▶ **Testo fornito**
__________

Spese compensate se vi è una grande mole di lavoro

Farà discutere la recente sentenza del Consiglio di Stato (sez. III, sent. n. 3513 del 3 agosto 2016) che legittimerebbe la compensazione delle spese di lite nel giudizio di accertamento del silenzio-inadempimento della P.A. in tema di concessione della cittadinanza italiana. Il collegio ritiene infatti che tale condotta sia giustificabile in caso di enorme mole di lavoro degli uffici dovuta al rilevante numero di richieste di cittadinanza italiana da parte di stranieri.

__________

▶ **Dati forniti**
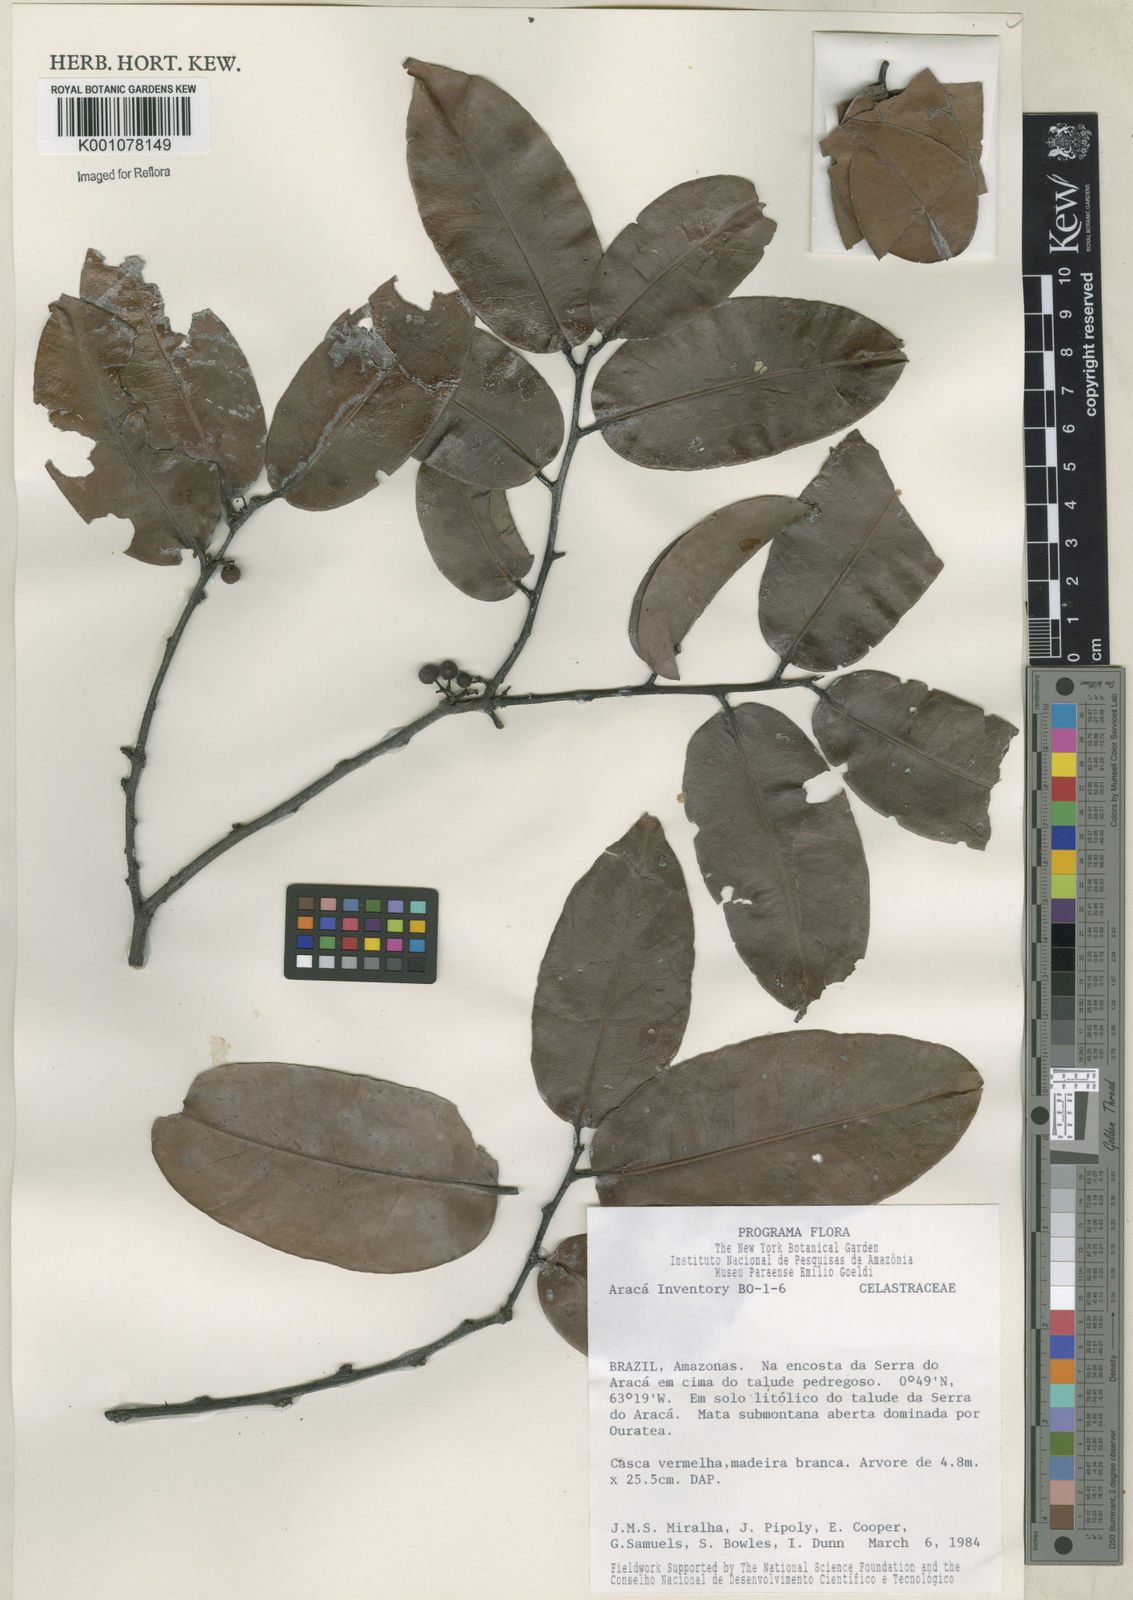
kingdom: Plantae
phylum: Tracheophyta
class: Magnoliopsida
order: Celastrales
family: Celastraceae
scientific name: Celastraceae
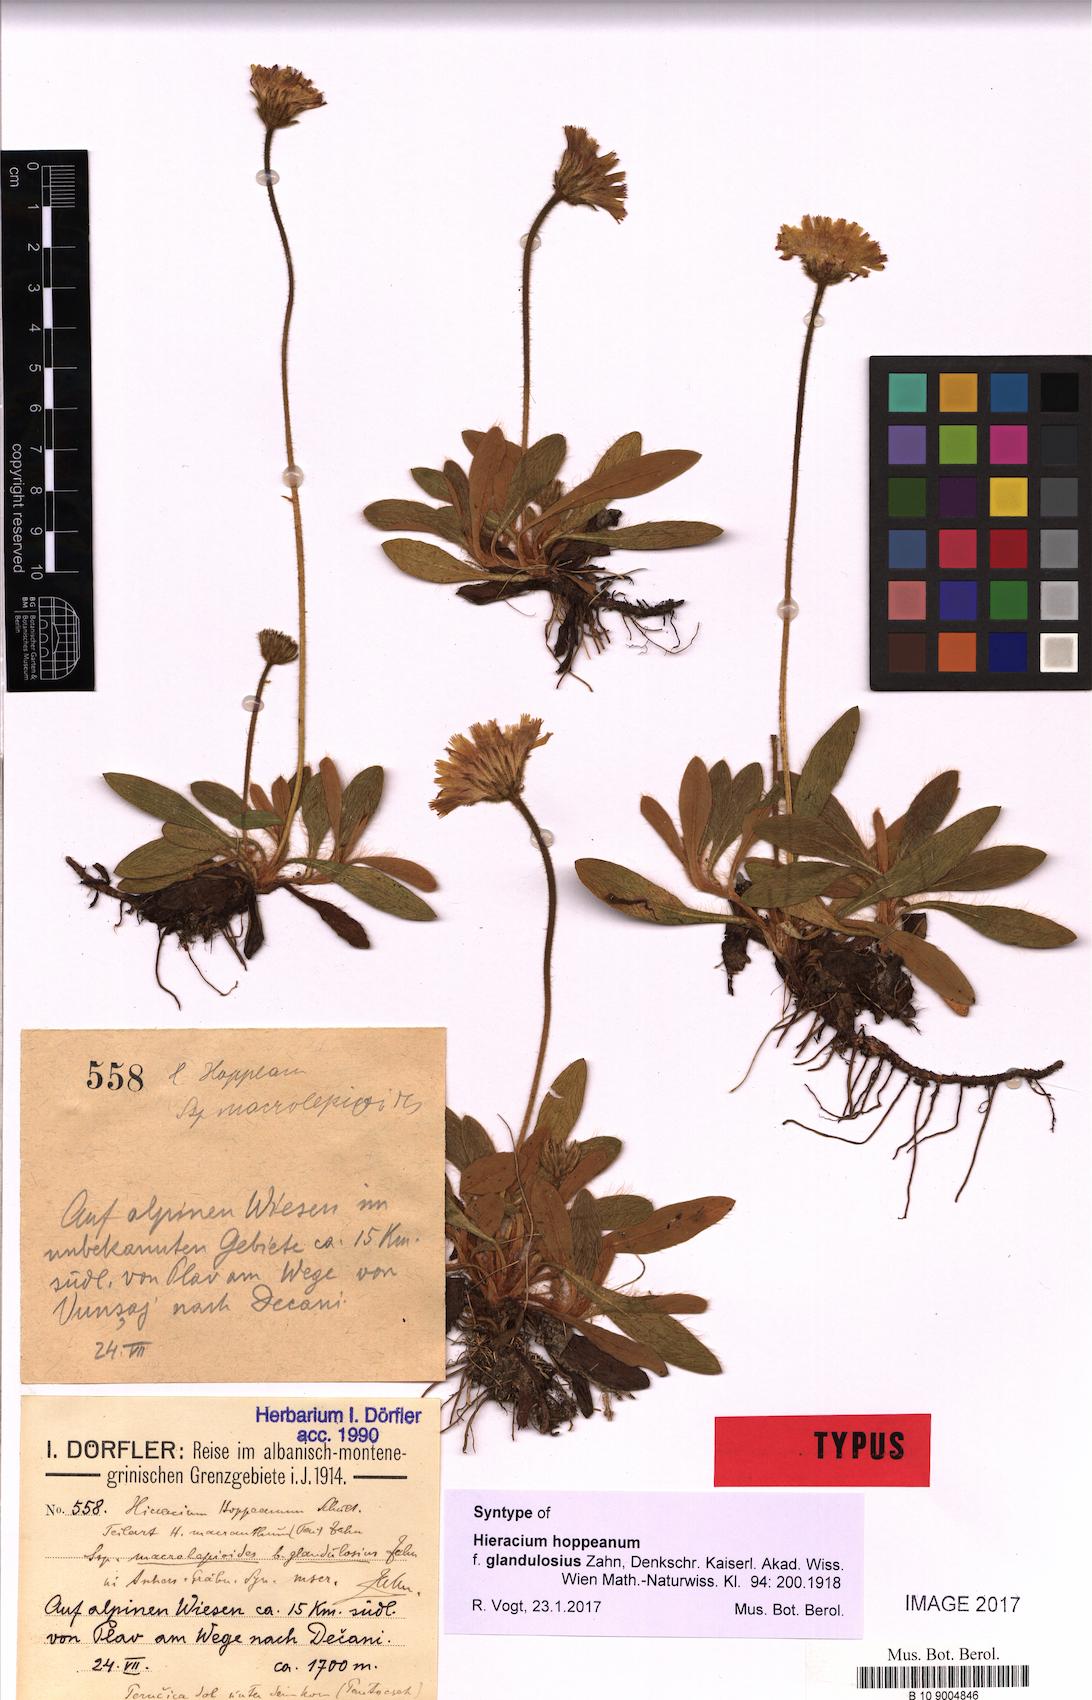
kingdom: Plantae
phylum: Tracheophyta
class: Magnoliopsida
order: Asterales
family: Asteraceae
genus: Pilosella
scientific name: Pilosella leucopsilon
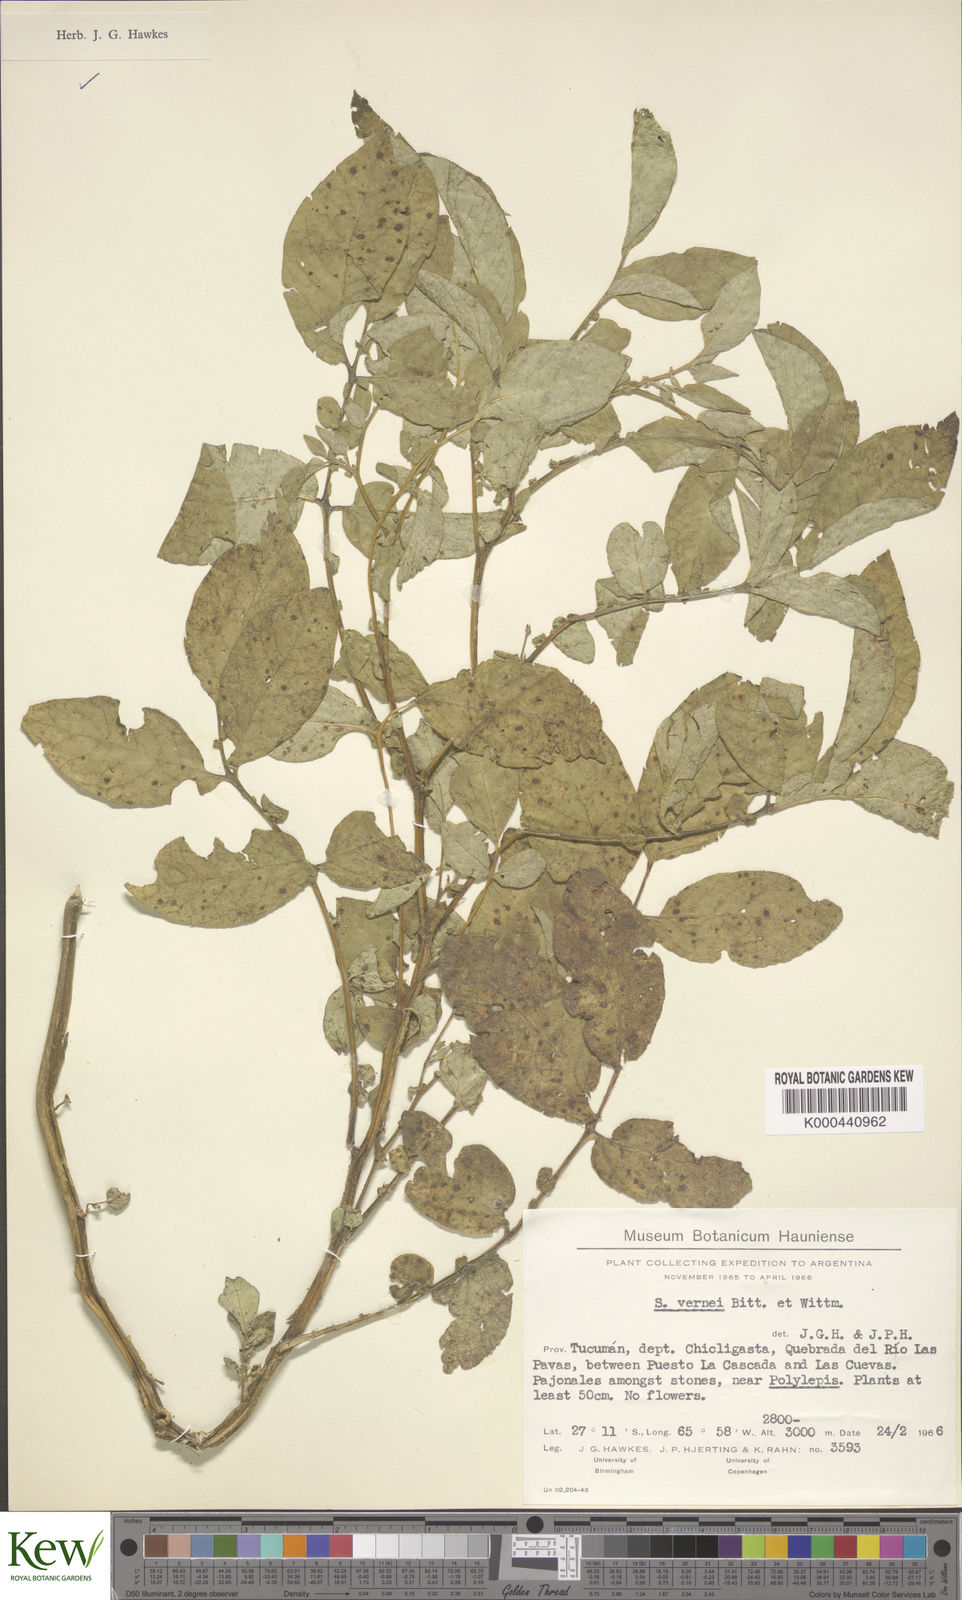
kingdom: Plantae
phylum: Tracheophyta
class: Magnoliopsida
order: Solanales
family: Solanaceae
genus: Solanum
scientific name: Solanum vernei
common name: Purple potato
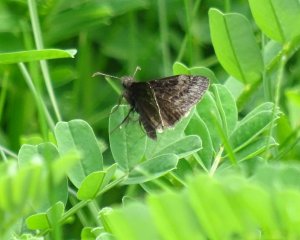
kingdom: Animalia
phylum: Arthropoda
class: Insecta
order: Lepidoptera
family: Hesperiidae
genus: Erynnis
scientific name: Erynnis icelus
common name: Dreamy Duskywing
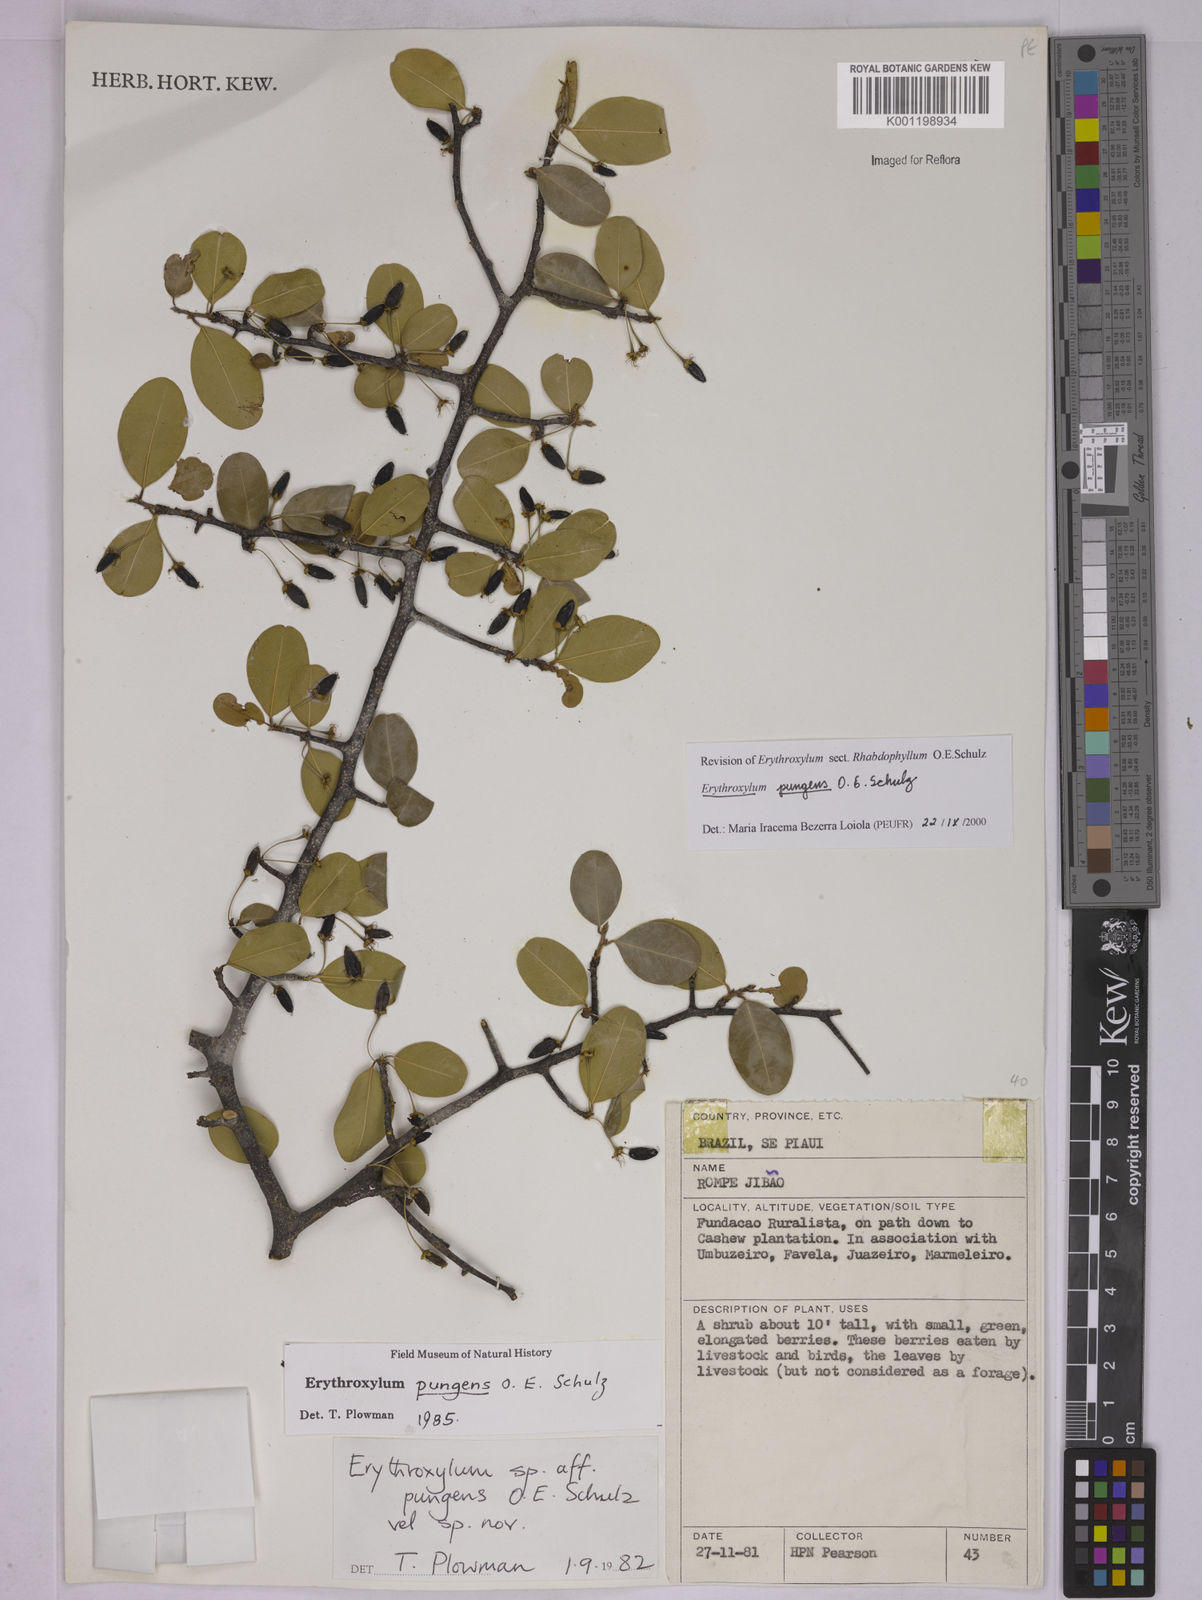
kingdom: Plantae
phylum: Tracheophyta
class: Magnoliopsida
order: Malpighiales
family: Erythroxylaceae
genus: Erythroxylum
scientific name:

__________

▶ **Cosa si chiede**
1. Nel testo sulla compensazione delle spese di lite, elenca tutte le indicazioni tra parentesi che identificano la sentenza del Consiglio di Stato.
2. Ricopia dal testo sulla compensazione delle spese di lite il passo che si apre con le parole contenenti "Spese compensate se" e si chiude con "parte di stranieri.".
3. Riprendi il testo sulla compensazione delle spese di lite dal punto in cui si ferma.
I dati non hanno alcun ruolo in questo esercizio.

▶ **Risposte per consegna**
1.
- sez. III
- sent. n. 3513
- 3 agosto 2016

2.
Spese compensate se vi è una grande mole di lavoro

Farà discutere la recente sentenza del Consiglio di Stato (sez. III, sent. n. 3513 del 3 agosto 2016) che legittimerebbe la compensazione delle spese di lite nel giudizio di accertamento del silenzio-inadempimento della P.A. in tema di concessione della cittadinanza italiana. Il collegio ritiene infatti che tale condotta sia giustificabile in caso di enorme mole di lavoro degli uffici dovuta al rilevante numero di richieste di cittadinanza italiana da parte di stranieri.

3.
Questa pronuncia sembra fare un passo indietro rispetto alla importantissima sentenza con la quale il Tar Lazio (sez. II- Quater, sent. n. 2257 del 26 febbraio 2014) riconosceva la violazione generalizzata dei termini di conclusione del procedimento sull’istanza di rilascio della concessione della cittadinanza italiana per come fissati dall’art. 3 del d.P.R. n. 362/1994 da parte del Ministero dell’interno e condannava quest’ultimo a

“porre rimedio a tale situazione mediante l’adozione degli opportuni provvedimenti nei limiti delle risorse strumentali, finanziarie ed umane già assegnate in via ordinaria e senza nuovi o maggiori oneri per la finanza pubblica”.